1. Exploratory Data Analysis
1.3. EDA Techniques
1.3.3. Graphical Techniques: Alphabetic

1.3.3.2. Bihistogram

Purpose:
Check for a change in location, variation, or distribution

The bihistogram is an EDA tool for assessing whether a before-versus-after engineering modification has caused a change in

location;
variation; or
distribution.

It is a graphical alternative to the two-sample t-test. The bihistogram can be more powerful than the t-test in that all of the distributional features (location, scale, skewness, outliers) are evident on a single plot. It is also based on the common and well-understood histogram.

Sample Plot:
This bihistogram reveals that there is a significant difference in ceramic breaking strength between batch 1 (above) and batch 2 (below)

bihistogram revealing a significant difference
in ceramic breaking strength between batch 1 and 2

From the above bihistogram of the JAHANMI2.DAT data set, we can see that batch 1 is centered at a ceramic strength value of approximately 725 while batch 2 is centered at a ceramic strength value of approximately 625. That indicates that these batches are displaced by about 100 strength units.
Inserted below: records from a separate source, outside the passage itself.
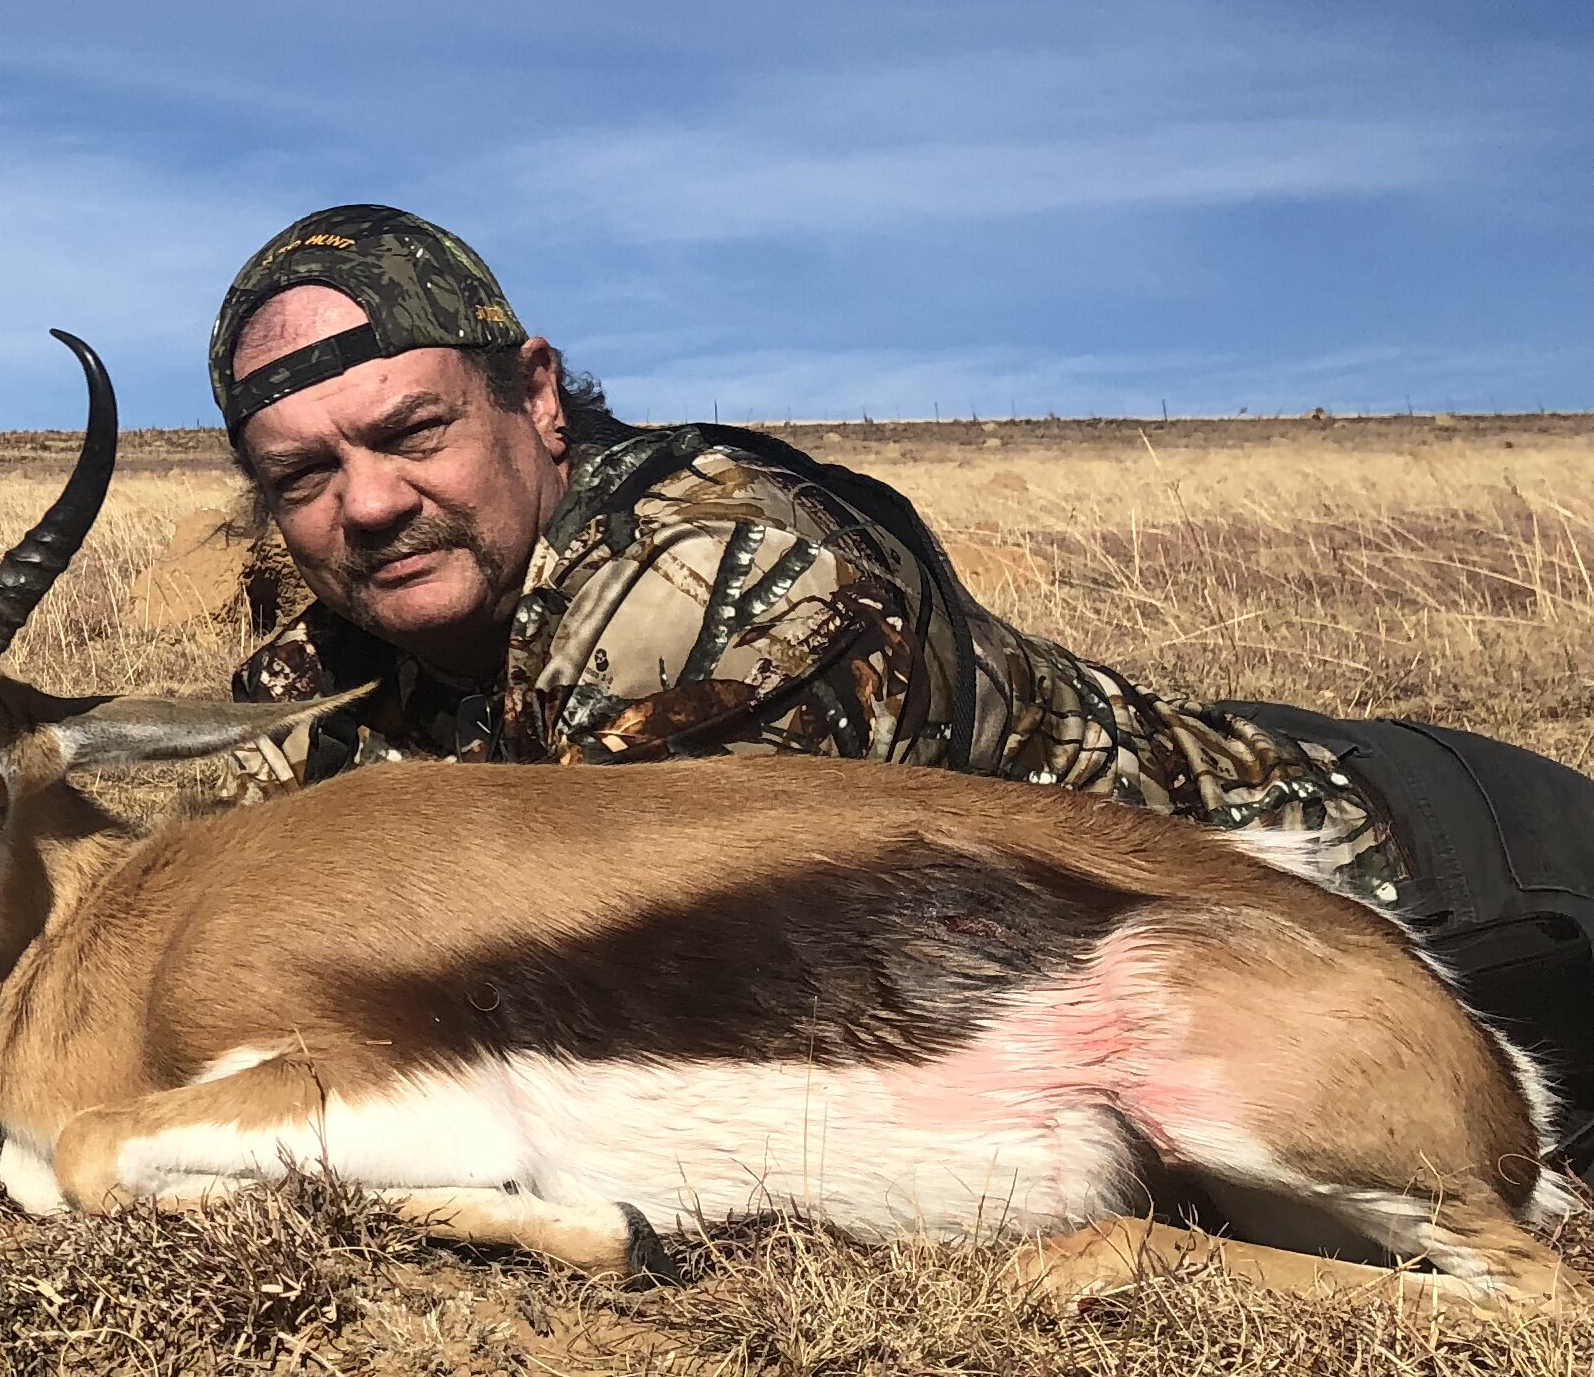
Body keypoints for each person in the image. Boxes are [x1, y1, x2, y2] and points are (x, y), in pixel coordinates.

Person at [209, 203, 1594, 1154]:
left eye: (413, 431)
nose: (371, 504)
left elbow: (589, 1051)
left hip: (1410, 890)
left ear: (539, 397)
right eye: (304, 477)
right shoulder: (315, 681)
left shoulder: (702, 584)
Thus the batch factor has a significant effect on the location (typical value) for strength and hence batch is said to be "significant" or to "have an effect". We thus see graphically and convincingly what a t-test or analysis of variance would indicate quantitatively.
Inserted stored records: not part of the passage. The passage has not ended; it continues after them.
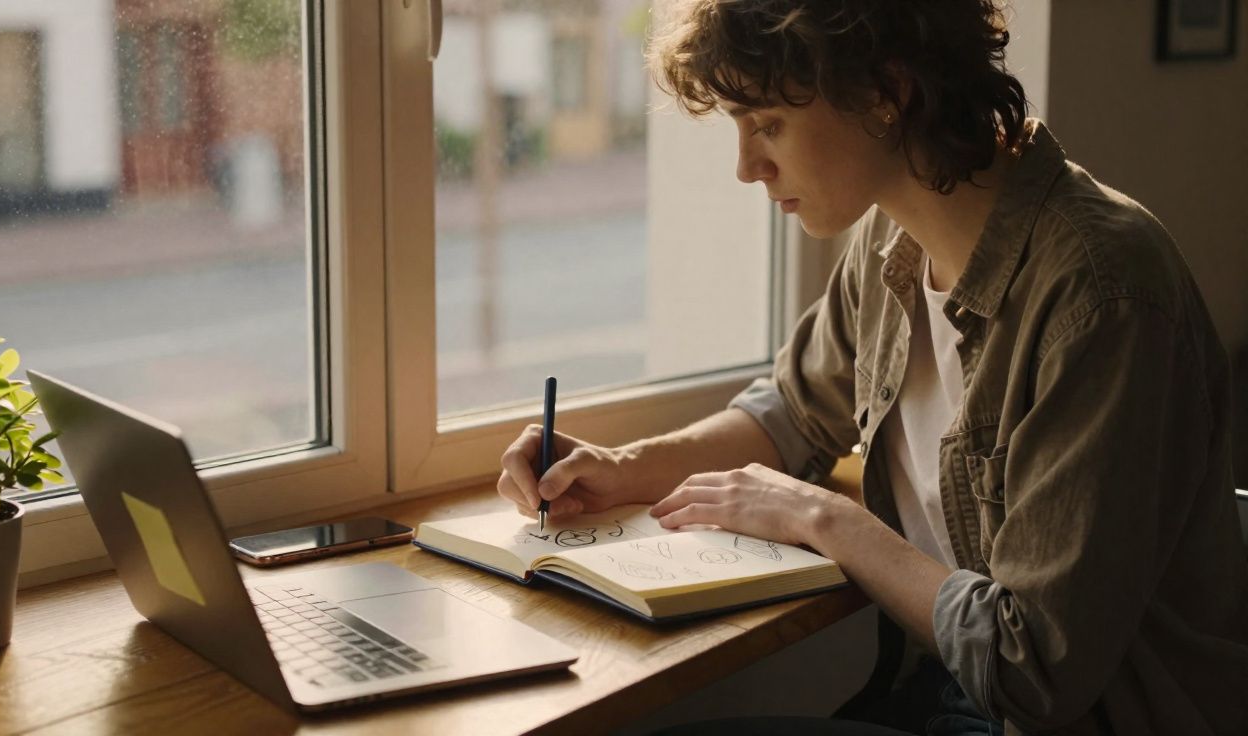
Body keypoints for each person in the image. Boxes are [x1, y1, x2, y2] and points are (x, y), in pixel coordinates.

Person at [495, 1, 1248, 733]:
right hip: (939, 695)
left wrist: (825, 518)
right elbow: (790, 413)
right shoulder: (890, 243)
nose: (747, 167)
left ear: (886, 93)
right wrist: (618, 467)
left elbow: (1034, 666)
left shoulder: (1102, 292)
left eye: (768, 124)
With respect to variation, note that the spread (variation) of the above-axis batch 1 histogram does not appear to be that much different from the below-axis batch 2 histogram. With respect to distributional shape, note that the batch 1 histogram is skewed left while the batch 2 histogram is more symmetric with even a hint of a slight skewness to the right.
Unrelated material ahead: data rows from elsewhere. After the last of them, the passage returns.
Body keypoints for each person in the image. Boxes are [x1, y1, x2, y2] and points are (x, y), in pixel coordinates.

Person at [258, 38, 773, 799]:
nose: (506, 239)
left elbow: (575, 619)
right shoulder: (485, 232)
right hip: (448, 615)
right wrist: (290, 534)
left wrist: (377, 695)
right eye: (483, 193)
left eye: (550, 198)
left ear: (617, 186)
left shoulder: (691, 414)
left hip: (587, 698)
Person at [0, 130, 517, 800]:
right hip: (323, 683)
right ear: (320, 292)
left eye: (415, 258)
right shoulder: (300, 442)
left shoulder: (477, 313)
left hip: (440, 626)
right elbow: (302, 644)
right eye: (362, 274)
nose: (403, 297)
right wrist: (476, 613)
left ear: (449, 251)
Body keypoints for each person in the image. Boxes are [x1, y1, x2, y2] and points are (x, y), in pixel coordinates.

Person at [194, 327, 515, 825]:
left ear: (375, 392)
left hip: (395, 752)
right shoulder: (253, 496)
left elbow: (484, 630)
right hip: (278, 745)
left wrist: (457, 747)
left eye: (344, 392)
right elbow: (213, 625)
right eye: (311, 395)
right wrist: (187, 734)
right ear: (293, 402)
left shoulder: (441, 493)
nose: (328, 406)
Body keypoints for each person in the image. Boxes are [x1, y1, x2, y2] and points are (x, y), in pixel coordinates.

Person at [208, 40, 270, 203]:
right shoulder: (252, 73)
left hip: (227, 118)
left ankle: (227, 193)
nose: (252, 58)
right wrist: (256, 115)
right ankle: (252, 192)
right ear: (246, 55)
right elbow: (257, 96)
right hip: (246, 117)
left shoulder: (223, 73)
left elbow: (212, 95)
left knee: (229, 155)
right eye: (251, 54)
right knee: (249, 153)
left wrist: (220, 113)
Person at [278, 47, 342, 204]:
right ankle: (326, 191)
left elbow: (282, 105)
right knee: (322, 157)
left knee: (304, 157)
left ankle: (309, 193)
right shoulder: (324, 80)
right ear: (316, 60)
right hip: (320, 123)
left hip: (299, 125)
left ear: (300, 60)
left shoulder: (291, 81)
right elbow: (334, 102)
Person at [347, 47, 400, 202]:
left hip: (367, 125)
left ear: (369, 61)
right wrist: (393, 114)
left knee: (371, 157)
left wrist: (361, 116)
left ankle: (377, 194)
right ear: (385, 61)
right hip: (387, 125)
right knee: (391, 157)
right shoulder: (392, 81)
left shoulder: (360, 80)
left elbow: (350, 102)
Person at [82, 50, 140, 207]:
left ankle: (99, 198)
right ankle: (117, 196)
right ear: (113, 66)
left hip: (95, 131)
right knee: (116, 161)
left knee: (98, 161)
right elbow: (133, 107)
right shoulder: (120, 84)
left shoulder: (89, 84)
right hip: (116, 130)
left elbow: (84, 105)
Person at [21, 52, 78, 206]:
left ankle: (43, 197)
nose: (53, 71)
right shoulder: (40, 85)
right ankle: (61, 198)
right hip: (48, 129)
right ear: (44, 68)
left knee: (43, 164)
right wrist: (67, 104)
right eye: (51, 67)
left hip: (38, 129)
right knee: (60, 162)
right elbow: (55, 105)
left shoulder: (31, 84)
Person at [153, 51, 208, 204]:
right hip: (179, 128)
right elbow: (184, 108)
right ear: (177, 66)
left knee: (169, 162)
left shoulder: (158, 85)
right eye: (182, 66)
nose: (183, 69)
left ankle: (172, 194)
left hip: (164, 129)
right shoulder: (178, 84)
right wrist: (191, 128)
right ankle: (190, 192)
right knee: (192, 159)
Thus the bihistogram reveals that there is a clear difference between the batches with respect to location and distribution, but not in regard to variation. Comparing batch 1 and batch 2, we also note that batch 1 is the "better batch" due to its 100-unit higher average strength (around 725).

Definition:
Two adjoined histograms

Bihistograms are formed by vertically juxtaposing two histograms:

Above the axis: Histogram of the response variable for condition 1
Below the axis: Histogram of the response variable for condition 2

Questions

The bihistogram can provide answers to the following questions:

Is a (2-level) factor significant?
Does a (2-level) factor have an effect?
Does the location change between the 2 subgroups?
Does the variation change between the 2 subgroups?
Does the distributional shape change between subgroups?
Are there any outliers?

Importance:
Checks 3 out of the 4 underlying assumptions of a measurement process

The bihistogram is an important EDA tool for determining if a factor "has an effect". Since the bihistogram provides insight into the validity of three (location, variation, and distribution) out of the four (missing only randomness) underlying assumptions in a measurement process, it is an especially valuable tool. Because of the dual (above/below) nature of the plot, the bihistogram is restricted to assessing factors that have only two levels. However, this is very common in the before-versus-after character of many scientific and engineering experiments.

Related Techniques

t test (for shift in location)
F test (for shift in variation)
Kolmogorov-Smirnov test (for shift in distribution)
Quantile-quantile plot (for shift in location and distribution)

Case Study

The bihistogram is demonstrated in the ceramic strength data case study.

Software

The bihistogram is not widely available in general purpose statistical software programs. Bihistograms can be generated using Dataplot and R software.